In this case, we will use a length, in the number of buckets, for it to span a day, so 20 * 24 buckets.

20 24 * MP.PROFILE

graph presenting the Matrix profile of the pressure (relative unit)
Matrix profile of the pressure (relative unit)

The output GTS is a profiling of the pressure time series. At each tick, it contains two pieces of information: the first is the profile value, which can be seen on this graph, and the second is a bucket index number, which is stored as the elevation component.

The value is the minimal Euclidean distance between the subsequence starting at this tick, and all other subsequences in the time series, excluding those too close. The bucket index is the associated argmin.

Good! Now that we have the matrix profile of the pressure time series, what to make of that?

Motif and discord patterns

The matrix profile value gives important information: it is a measure of subsequence similarity.

If the value is very low at some tick, then it means that somewhere else in the time series the subsequence is very similar. And we know where that somewhere else is because the matrix profile GTS also contains its bucket index. Subsequences that arose frequently and are responsible for a low matrix profile value are called motifs.

On the other hand, if the value is high, it means that the pattern is very atypical. We call that a discord: it is a kind of anomaly in the data, but detected at the subsequence level (instead of analyzing value distributions).

To visualize the most representative motifs and discords, we made a macro named @senx/profile/dashboardSpec to create a dashboard as shown below. In addition to the input time series, it takes two other arguments: the subsequence length and the bucket span.

20 24 * 3 m @senx/profile/dashboardSpec
Discovery dashboard
Motifs and discords discovery

You can regenerate this dashboard using this snapshot: https://snapshot.senx.io/0005df73950787dc-0-4-449b4d771fe7d72f

To create this dashboard, the macro calls the function MP.PROFILE and the macros @senx/profile/motifs and @senx/profile/discords.

Read more about macros

Interpretation

When we look at the most typical motifs, we see that when the heat pump raises the pressure levels it works well: it is a small buff that does not last long and it probably helps smooth out the liquid circulation. In comparison, the pressure injection looks winded in the case of the most representative discords.

Finding these discords can be critical in monitoring the healthiness of a system. Here, when the pressure is going under 100 kPa or staying high for a long period of time, it can be a sign of a malfunctioning heat pump system that may damage it in the long term.

Going further

Since the matrix profile requires a quadratic time complexity to be computed, the extension comes with default configurable limits on the size of its inputs.
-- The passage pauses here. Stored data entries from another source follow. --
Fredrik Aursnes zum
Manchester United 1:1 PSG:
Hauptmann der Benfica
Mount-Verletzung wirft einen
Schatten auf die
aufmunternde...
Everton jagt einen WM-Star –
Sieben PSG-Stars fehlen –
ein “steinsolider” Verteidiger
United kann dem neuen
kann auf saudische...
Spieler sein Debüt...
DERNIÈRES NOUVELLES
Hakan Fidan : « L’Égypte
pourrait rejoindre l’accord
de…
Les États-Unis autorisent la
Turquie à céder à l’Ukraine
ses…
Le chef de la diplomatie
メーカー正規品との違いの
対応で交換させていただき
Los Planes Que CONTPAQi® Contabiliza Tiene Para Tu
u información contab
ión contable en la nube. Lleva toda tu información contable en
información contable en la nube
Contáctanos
You can check the description of these configurations in the repository.

The matrix profile is implemented using the STOMP algorithm that is described in this paper.

The extension also provides other functions than MP.PROFILE. The function MP.RPROFILE computes the profile of a single subsequence. The function MP.ABPROFILE produces the AB join, that is, it compares every subsequence in two input GTS. The function MP.FLUSS computes a series useful for semantic segmentation of a time series. Finally, the function MP.ATBUCKETINDEX returns the subsequence starting at a given bucket. These functions are documented on the WarpFleet page of the extension.

If you want to dig deeper in the subject, you may have a look at the research done on this subject by Keogh et al.